Data extracted from a collection
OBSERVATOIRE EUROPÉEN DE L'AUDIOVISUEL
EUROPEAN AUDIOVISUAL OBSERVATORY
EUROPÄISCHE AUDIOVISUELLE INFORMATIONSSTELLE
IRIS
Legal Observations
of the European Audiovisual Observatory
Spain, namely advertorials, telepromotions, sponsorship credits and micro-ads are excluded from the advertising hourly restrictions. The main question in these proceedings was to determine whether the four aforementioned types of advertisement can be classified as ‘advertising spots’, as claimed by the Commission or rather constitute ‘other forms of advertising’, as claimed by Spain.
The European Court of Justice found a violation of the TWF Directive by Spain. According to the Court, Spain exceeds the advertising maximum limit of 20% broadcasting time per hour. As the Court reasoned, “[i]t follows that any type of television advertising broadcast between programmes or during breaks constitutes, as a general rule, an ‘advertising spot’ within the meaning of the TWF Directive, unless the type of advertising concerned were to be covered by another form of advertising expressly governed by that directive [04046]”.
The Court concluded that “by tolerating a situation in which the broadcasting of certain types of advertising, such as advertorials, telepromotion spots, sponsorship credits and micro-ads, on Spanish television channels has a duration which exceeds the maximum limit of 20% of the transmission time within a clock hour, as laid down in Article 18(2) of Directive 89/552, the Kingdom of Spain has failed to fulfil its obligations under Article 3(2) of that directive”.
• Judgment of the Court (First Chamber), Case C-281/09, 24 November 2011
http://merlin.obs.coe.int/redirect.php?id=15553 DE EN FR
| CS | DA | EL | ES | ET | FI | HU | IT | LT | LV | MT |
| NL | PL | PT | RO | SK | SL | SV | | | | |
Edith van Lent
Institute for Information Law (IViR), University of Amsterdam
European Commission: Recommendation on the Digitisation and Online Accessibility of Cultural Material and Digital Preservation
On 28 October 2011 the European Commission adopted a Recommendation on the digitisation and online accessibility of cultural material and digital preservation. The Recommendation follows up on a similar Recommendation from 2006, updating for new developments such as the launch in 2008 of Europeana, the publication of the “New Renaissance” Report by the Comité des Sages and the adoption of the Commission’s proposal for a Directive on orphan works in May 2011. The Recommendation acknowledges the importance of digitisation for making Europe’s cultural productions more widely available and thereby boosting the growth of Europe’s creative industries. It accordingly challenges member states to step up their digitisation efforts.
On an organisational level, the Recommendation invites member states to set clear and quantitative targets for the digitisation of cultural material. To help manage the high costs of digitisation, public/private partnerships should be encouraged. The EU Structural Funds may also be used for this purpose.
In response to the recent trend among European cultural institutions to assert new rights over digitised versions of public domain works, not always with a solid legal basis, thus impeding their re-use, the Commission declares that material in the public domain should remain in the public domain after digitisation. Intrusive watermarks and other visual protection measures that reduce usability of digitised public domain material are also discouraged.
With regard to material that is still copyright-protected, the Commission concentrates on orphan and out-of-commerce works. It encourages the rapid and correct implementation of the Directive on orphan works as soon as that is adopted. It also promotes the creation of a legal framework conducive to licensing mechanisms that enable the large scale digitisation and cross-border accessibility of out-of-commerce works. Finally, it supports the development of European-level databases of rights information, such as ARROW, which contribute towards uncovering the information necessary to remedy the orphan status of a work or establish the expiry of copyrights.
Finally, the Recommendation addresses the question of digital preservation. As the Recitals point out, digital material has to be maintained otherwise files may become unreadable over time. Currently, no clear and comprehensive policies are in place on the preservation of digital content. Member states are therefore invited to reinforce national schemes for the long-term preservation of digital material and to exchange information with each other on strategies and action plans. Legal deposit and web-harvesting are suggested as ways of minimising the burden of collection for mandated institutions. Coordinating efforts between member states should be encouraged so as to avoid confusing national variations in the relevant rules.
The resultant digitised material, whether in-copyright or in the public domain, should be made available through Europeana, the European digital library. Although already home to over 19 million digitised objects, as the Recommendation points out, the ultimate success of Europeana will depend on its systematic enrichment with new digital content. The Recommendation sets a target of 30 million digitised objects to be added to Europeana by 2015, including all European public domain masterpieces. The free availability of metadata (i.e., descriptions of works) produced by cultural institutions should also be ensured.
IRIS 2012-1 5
---
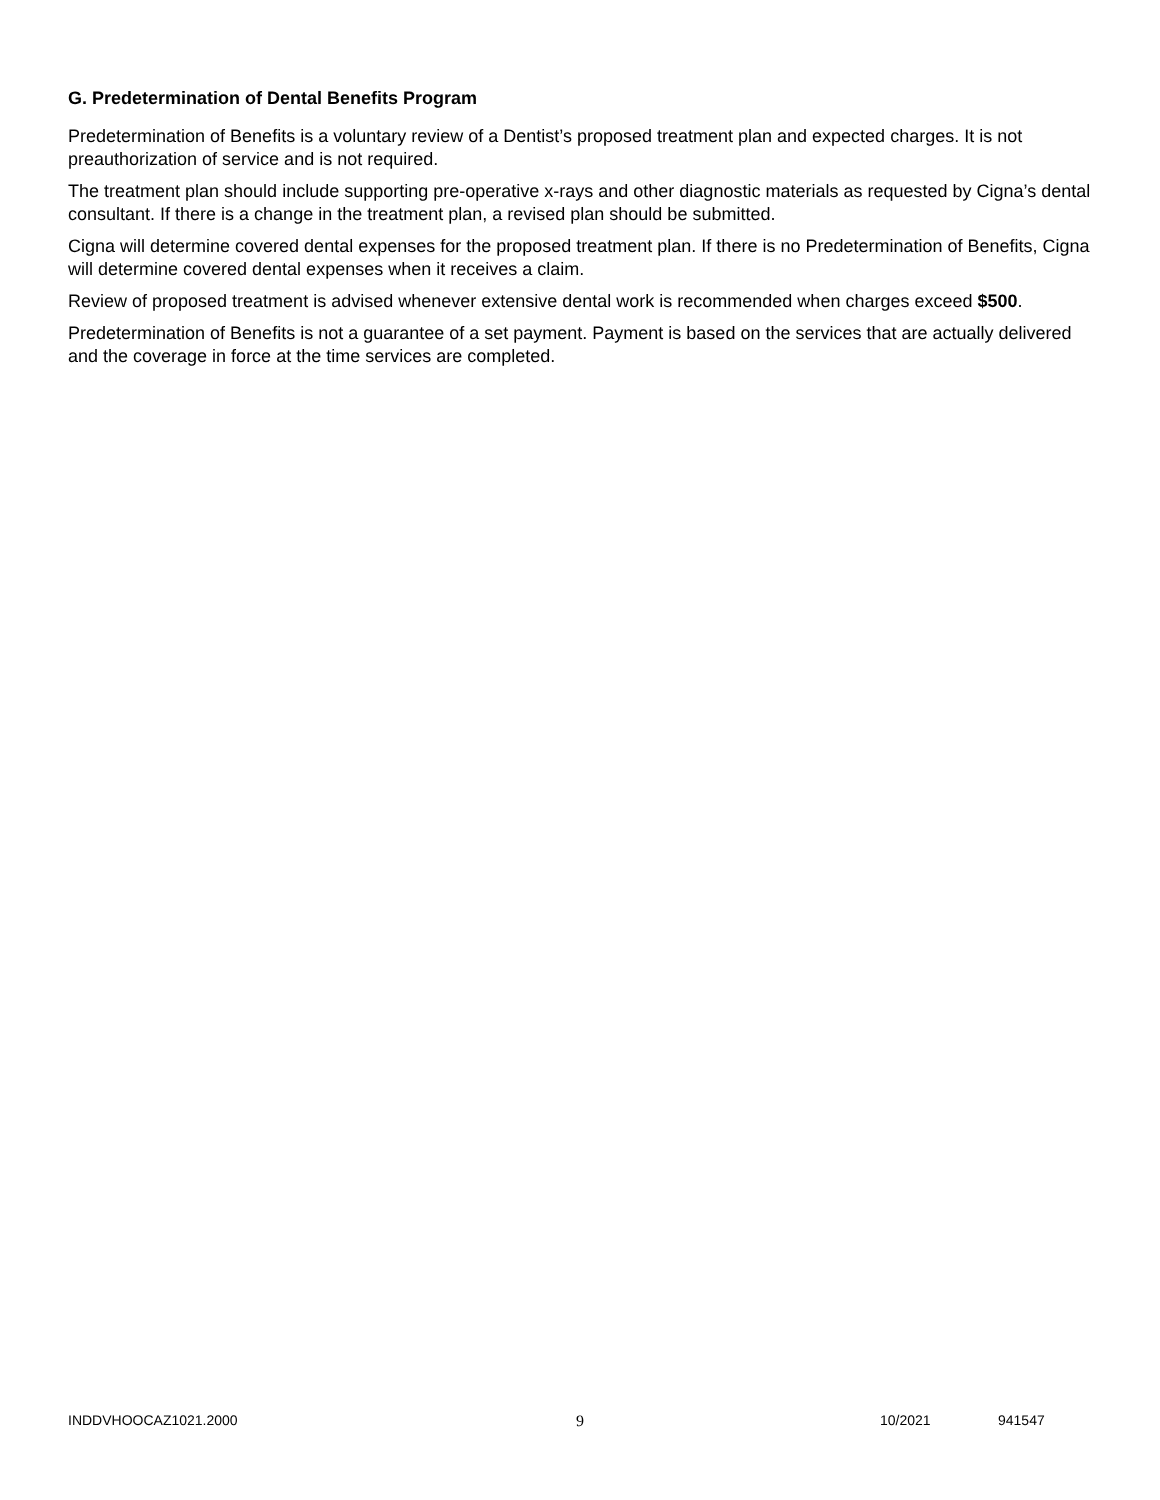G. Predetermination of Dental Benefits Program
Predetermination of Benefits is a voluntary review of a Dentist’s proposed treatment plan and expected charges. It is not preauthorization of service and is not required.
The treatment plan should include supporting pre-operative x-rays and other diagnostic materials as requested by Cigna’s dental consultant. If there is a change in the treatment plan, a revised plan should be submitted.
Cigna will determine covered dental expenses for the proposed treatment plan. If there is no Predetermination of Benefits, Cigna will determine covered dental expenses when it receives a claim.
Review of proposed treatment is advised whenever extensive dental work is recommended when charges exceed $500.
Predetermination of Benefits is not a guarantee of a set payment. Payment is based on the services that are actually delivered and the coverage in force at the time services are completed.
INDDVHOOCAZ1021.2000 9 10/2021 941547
...
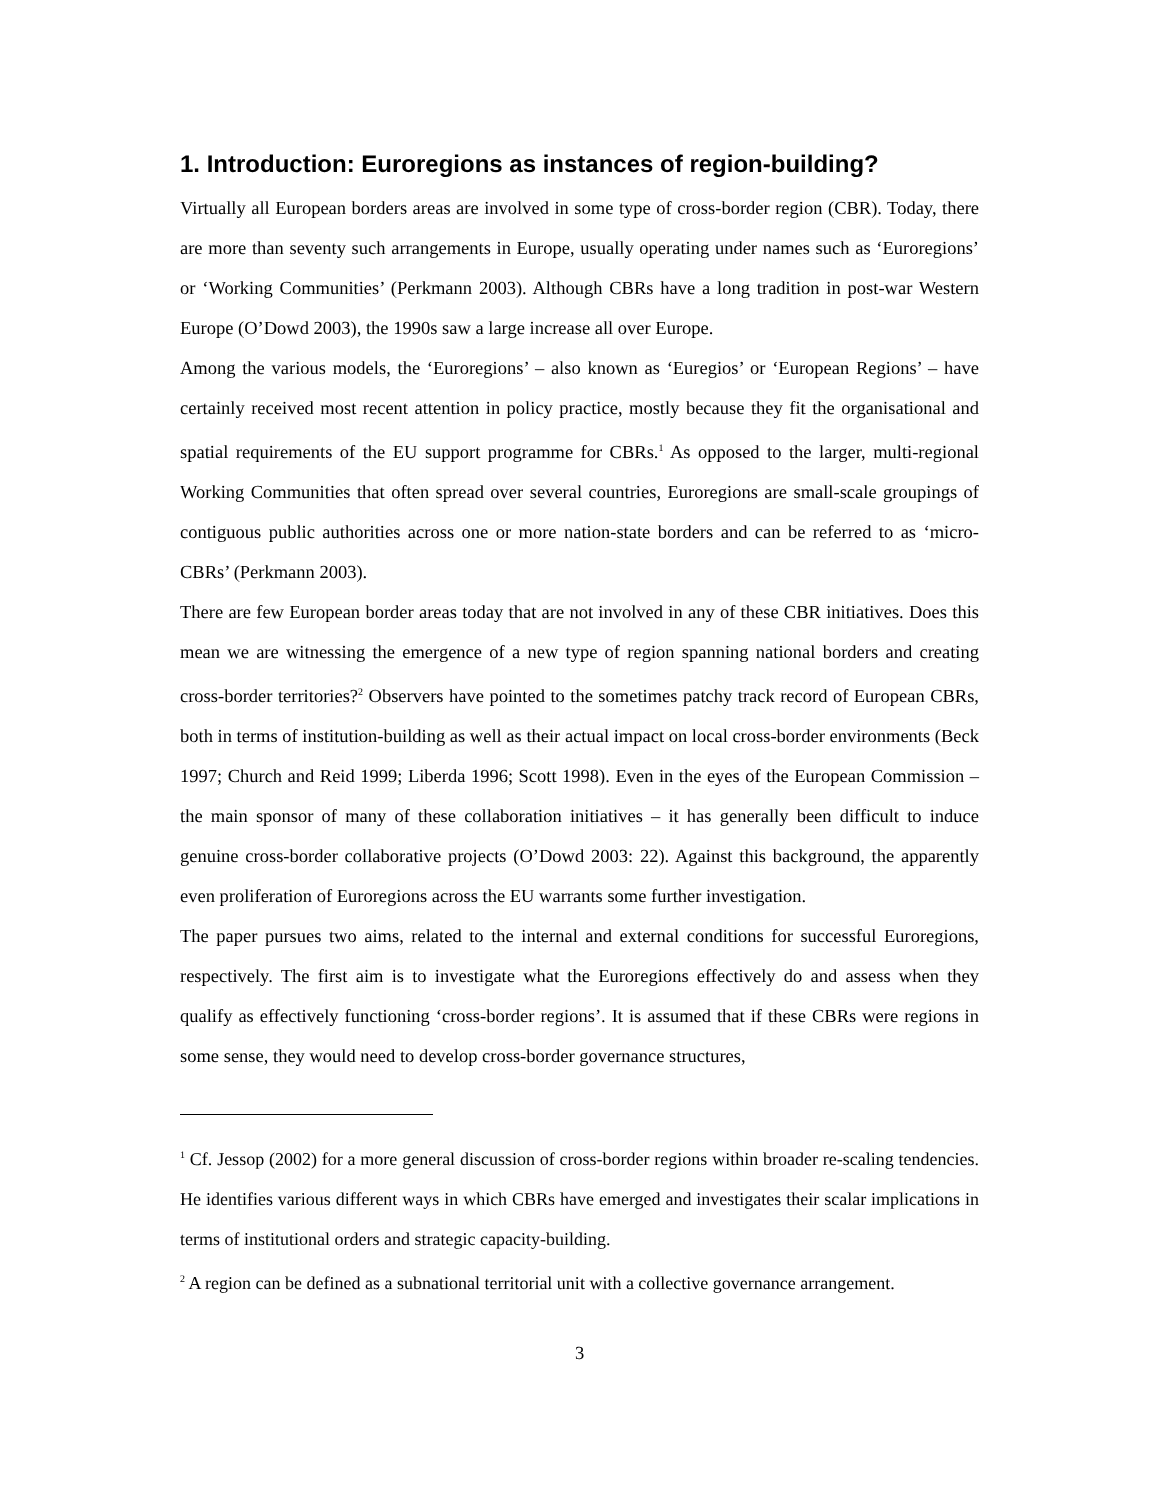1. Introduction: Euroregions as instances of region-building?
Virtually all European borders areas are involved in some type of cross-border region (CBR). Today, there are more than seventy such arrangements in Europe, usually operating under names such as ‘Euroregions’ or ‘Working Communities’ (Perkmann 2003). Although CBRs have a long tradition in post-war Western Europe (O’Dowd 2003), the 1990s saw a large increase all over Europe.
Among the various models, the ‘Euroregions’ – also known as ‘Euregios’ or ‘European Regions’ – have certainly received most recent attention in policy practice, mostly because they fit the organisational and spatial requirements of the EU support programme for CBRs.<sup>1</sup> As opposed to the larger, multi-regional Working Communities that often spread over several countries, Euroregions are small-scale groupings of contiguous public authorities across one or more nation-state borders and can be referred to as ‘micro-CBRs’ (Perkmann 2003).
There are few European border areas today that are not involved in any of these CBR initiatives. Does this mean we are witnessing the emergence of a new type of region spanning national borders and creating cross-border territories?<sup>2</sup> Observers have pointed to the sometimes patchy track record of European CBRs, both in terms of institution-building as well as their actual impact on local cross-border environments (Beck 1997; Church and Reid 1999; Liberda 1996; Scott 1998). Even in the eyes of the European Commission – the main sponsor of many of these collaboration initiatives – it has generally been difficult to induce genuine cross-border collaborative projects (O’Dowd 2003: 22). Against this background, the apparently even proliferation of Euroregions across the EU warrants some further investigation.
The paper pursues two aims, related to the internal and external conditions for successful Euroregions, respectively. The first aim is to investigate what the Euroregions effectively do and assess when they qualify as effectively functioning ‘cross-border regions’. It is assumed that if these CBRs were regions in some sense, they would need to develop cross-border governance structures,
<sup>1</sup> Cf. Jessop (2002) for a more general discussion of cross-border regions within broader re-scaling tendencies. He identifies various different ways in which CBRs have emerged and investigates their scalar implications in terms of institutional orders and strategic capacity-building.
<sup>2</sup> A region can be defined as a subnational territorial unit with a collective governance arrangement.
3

### Requirement
Print exactly the lines above from the one with "of the European Audiovisual Observatory" to the one with "Spain, namely advertorials, telepromotions, sponsorship", including both.

### Task answer
of the European Audiovisual Observatory
Spain, namely advertorials, telepromotions, sponsorship credits and micro-ads are excluded from the advertising hourly restrictions. The main question in these proceedings was to determine whether the four aforementioned types of advertisement can be classified as ‘advertising spots’, as claimed by the Commission or rather constitute ‘other forms of advertising’, as claimed by Spain.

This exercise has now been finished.